> **INPUT MATERIAL**
┏━━

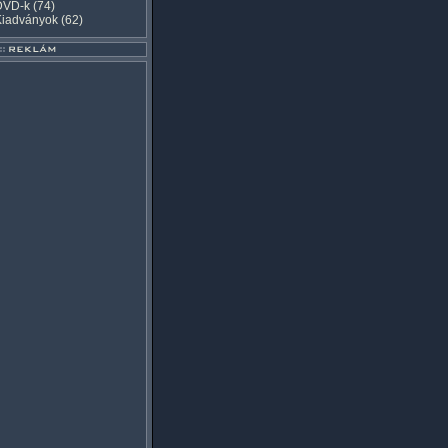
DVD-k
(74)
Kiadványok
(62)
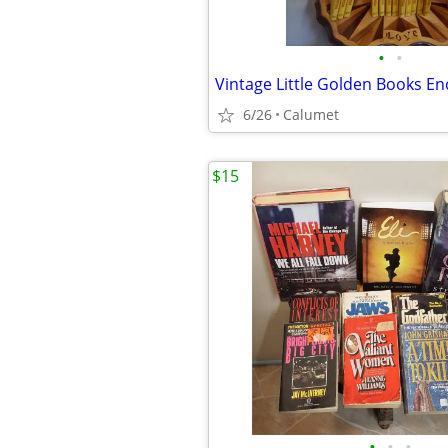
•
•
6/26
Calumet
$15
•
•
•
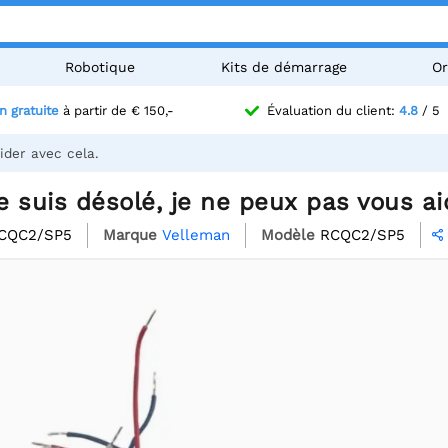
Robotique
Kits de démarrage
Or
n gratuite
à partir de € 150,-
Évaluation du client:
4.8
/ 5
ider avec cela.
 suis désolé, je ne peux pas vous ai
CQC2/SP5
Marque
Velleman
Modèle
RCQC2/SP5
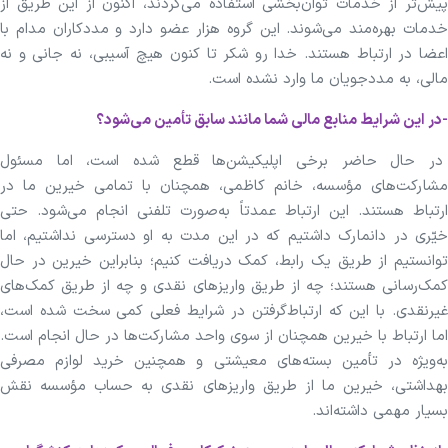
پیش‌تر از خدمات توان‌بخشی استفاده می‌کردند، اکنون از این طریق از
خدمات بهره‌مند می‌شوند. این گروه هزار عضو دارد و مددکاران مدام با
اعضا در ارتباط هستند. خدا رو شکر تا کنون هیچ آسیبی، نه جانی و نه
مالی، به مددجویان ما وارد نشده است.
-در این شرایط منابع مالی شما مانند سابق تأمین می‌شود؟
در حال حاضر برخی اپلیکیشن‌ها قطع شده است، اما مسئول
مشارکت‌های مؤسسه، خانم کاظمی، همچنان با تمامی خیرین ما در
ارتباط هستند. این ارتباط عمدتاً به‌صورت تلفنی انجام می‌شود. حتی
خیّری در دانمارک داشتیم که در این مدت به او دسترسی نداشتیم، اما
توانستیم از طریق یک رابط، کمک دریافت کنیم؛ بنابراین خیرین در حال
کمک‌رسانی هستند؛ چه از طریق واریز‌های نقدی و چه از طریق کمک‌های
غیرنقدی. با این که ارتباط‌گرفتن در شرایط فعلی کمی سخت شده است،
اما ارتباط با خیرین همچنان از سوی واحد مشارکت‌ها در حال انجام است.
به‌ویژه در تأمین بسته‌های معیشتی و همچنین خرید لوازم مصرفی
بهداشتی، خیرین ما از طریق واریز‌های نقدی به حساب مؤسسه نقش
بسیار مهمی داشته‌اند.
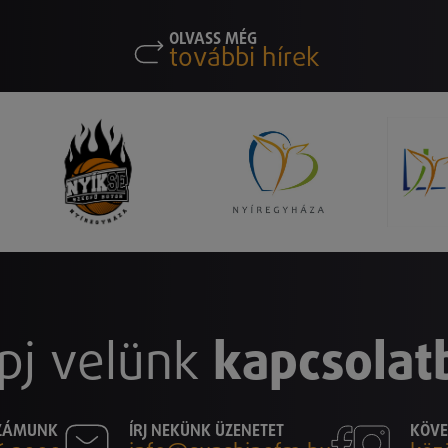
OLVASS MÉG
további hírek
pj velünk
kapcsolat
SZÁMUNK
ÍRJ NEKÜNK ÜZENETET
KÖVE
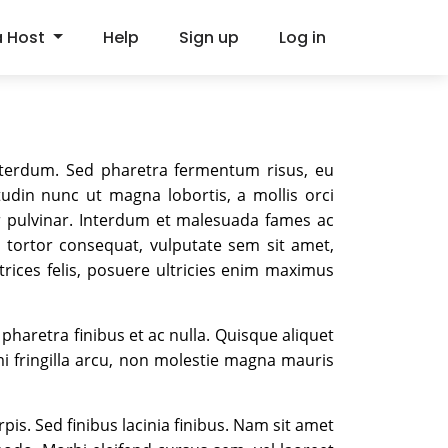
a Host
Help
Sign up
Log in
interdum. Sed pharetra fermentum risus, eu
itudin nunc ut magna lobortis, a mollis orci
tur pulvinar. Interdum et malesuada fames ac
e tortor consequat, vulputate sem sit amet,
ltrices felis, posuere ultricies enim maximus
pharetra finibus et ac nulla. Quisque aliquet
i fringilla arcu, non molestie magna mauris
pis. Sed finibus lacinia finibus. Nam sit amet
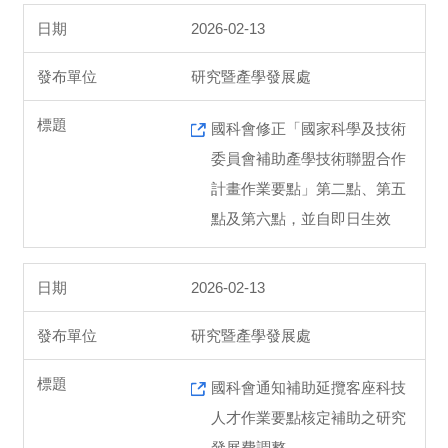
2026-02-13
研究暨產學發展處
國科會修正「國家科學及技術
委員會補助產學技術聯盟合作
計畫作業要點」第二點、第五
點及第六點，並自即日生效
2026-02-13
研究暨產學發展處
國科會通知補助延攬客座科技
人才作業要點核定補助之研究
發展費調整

┗━━
┏━━

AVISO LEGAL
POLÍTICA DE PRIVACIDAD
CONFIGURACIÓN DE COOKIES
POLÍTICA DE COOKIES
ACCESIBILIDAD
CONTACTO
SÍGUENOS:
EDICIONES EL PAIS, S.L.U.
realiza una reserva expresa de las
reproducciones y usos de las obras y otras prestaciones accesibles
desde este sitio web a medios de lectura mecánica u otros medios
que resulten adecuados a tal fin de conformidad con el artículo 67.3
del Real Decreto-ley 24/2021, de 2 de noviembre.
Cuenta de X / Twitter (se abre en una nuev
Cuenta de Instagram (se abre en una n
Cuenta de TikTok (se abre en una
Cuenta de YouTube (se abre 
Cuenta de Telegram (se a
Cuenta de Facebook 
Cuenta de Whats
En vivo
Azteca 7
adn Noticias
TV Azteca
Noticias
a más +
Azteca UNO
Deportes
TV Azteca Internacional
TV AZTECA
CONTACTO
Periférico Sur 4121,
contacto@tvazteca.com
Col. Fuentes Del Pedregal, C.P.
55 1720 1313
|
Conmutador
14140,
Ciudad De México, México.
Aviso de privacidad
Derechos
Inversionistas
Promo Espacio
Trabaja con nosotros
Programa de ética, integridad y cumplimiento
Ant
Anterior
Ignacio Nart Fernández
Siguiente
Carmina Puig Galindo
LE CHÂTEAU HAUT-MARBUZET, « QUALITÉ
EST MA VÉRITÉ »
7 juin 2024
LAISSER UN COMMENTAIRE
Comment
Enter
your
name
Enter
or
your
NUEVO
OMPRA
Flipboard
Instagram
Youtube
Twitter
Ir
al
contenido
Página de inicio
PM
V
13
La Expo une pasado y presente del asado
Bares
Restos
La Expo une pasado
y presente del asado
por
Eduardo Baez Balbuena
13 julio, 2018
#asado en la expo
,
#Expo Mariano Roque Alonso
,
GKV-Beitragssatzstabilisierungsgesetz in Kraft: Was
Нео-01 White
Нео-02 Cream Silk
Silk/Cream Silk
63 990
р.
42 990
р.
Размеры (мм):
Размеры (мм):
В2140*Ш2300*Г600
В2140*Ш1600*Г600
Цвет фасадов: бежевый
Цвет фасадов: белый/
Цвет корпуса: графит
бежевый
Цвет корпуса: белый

┗━━

> **ASSIGNMENT**
Rewrite only the stretch from the line containing "AVISO LEGAL" through the line containing "Cuenta de YouTube (se abre", changing "sitio web" to "portal" and leaving everything else as it is.

> **ANSWER SECTION**
AVISO LEGAL
POLÍTICA DE PRIVACIDAD
CONFIGURACIÓN DE COOKIES
POLÍTICA DE COOKIES
ACCESIBILIDAD
CONTACTO
SÍGUENOS:
EDICIONES EL PAIS, S.L.U.
realiza una reserva expresa de las
reproducciones y usos de las obras y otras prestaciones accesibles
desde este portal a medios de lectura mecánica u otros medios
que resulten adecuados a tal fin de conformidad con el artículo 67.3
del Real Decreto-ley 24/2021, de 2 de noviembre.
Cuenta de X / Twitter (se abre en una nuev
Cuenta de Instagram (se abre en una n
Cuenta de TikTok (se abre en una
Cuenta de YouTube (se abre 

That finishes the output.